Originally: Hints at Caricom’s growing frustration with Haitian leader

In the toughest language yet from a Caribbean Community leader on Haiti, Prime Minister P J Patterson yesterday raised the possibility of regional sanctions against Haiti President Jean Bertrand Aristide, if he stonewalls on Caricom proposals to end the political crisis in his country at talks planned for Jamaica within days.

Patterson, speaking on the Power I06 FM morning talk show, Independent Talk, also called for the release from prison of a number of people in
Haiti, including students who he said were held in “arbitrary detention” on the island since December, after the eruption of daily demonstrations in the country against Aristide’s rule.

Haiti has been under international pressure to reform its political process and hold free legislative elections following what was acknowledged to have been a flawed vote for some members of the national assembly in 2000.

But the government and the Haitian opposition have been unable to agree on how to reform the election machinery, and violent protests broke out late last year as time drew near for the expiry of the life of two-thirds of the Senate, for which Aristide has said an election will be held within six months.


However, the Opposition has said that Aristide, too, should go, two years ahead of the end of his term.

Earlier this month leaders of Caricom, a political and economic group of 14
Caribbean countries, met with the Haitian opposition to discuss proposals to end the crisis and Patterson, the Community’s chairman, is to now meet Aristide hoping to take the process forward.



The earlier meeting was the first time that the Haitian Opposition had had direct dialogue with Caricom, which they believe gives uncritical support to Aristide whom his opponents cast as a despot.


But Patterson warned yesterday that Caricom could end up holding Aristide’s government at arms length if the Jamaica talks fail to achieve tangible results. “We are .making it clear that the consequence of a failure (by Aristide) to respond positively to the proposals we have made would result in our considering whether Haiti is in compliance with (Caricom’s) Charter for Civil Society,” said Patterson.

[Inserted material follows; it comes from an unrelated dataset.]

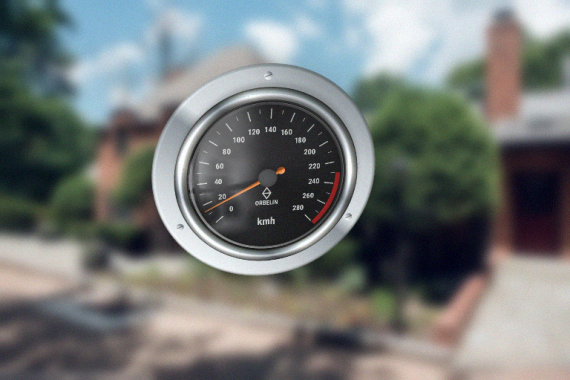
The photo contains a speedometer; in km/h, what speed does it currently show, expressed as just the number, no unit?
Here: 15
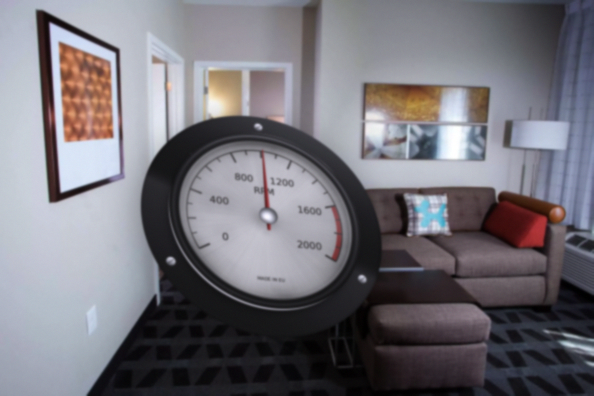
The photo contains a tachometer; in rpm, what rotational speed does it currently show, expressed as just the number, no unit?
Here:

Additionally, if Haiti failed to implement the resolution of the Organisation of American States’ resolutions – calling for a legitimate election council and democratic elections – then, Patterson said, “we certainly would have to be looking within that body (for) what sanctions should be applied, and President Aristide in those circumstances could not count on the support of Caricom”.


Caricom has in the past strongly criticised the withholding of economic aid from Haiti by multilateral institutions, which claim that the government has not done enough to reform its economy and to strengthen civil society. But more recently, statements by Caricom, which Haiti joined in 1997, have grown sharper on the need for Haiti to solve its problems although they have not been condemnatory of Haiti.


Yesterday’s remarks by Patterson have been the most forthright yet.

Referring to critics of Caricom’s policy on Haiti, Patterson said: “There has been a perception in certain quarters in Haiti that Caricom backs President Aristide, regardless. This is not so. Haiti is a member of the OAS. They have passed resolutions in the OAS, and we expect President Aristide to comply with them.”


Patterson, in what amounted to an unprecedented criticism of a fellow Caricom member, also made a pointed reference to rights abuses in Haiti. “We are insisting that those who are held in arbitrary detention should be released, and particularly a number of students who have been held in custody since the events of the 5th of December, we also feel that they should be released,” he said.